====== Exercise passage

# Portrait of hornet



## carlos58 (Nov 5, 2012)

hello everyone
from my gallery of strange faces of insects
Strange faces : portrait insects Photo Gallery by carlogalliani at pbase.com

some portrait of terrific hornet


----------



## binga63 (Nov 5, 2012)

awesome... nice pics


----------



## Patriot (Nov 5, 2012)

What did you use?


----------



## sm4him (Nov 5, 2012)

Patriot said:


> What did you use?



I'd have used wasp spray. :lmao:

Beautiful shots, as usual. Remind me of some Charlie (cgipson) took this summer. I love my macro, but there is NO way I'm getting quite this close, for that long, to a hornet.


----------



## Murasaki (Nov 5, 2012)

WOW . fantastic ... love em


----------



## 4meandthem (Nov 6, 2012)

============
====== Dataset content

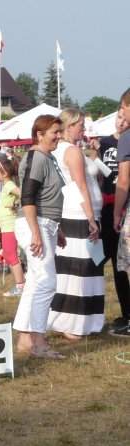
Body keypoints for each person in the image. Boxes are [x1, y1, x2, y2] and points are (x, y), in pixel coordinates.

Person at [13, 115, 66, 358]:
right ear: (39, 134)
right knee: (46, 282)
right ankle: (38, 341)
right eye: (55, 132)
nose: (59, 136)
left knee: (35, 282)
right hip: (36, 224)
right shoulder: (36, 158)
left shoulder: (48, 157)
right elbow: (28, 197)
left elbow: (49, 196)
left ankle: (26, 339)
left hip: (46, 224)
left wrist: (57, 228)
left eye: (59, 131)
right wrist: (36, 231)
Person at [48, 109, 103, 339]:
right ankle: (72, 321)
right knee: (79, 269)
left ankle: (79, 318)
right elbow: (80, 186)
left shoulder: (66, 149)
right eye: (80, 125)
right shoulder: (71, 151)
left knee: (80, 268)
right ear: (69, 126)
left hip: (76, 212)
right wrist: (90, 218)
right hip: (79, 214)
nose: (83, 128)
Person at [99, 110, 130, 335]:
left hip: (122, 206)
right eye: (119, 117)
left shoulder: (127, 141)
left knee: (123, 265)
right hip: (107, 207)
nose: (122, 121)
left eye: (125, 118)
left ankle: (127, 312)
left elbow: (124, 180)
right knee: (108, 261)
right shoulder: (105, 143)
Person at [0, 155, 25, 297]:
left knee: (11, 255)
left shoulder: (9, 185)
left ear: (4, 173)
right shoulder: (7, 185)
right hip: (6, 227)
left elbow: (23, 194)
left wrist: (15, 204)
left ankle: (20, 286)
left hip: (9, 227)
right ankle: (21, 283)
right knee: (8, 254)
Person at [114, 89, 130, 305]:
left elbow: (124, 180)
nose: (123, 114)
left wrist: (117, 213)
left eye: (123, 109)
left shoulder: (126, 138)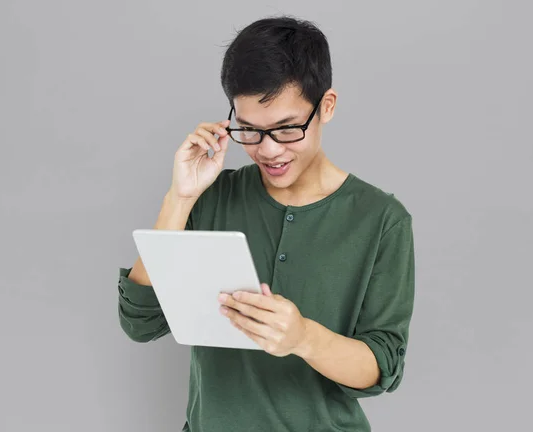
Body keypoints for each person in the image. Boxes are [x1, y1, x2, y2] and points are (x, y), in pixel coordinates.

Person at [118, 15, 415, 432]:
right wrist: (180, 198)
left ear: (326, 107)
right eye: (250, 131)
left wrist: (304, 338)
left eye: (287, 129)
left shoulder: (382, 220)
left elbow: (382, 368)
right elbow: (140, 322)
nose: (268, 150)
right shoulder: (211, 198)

============
====== Dataset content

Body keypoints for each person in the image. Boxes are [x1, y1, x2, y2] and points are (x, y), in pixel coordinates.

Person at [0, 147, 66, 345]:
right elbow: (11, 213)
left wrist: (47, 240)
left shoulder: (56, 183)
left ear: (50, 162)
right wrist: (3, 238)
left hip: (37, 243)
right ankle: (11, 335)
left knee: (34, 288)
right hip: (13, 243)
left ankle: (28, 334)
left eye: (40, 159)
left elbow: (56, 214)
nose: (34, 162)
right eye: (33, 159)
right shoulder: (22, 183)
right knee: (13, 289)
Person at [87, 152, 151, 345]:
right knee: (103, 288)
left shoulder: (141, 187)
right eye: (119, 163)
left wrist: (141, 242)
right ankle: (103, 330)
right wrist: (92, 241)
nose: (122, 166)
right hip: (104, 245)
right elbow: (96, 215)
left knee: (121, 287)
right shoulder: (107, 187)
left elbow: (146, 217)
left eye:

============

### Work order
Continue the hornet portrait thread from the point where it stops.

### Exercise answer
Great pics! Some of the best I have seen. I hate those little F^&*(( though.


----------



## carlos58 (Nov 6, 2012)

thanks everyone for comments
I used D300 and 70/180 macro nikon 1:1 + extension tube kenko 20mm
crop is only 5-10% for best composition


----------



## jjdig (Nov 6, 2012)

Great shots!!


----------



## jfrabat (Nov 6, 2012)

Awesome!


----------



## sactown024 (Nov 6, 2012)

Awesome! any lighting?


----------



## carlos58 (Nov 7, 2012)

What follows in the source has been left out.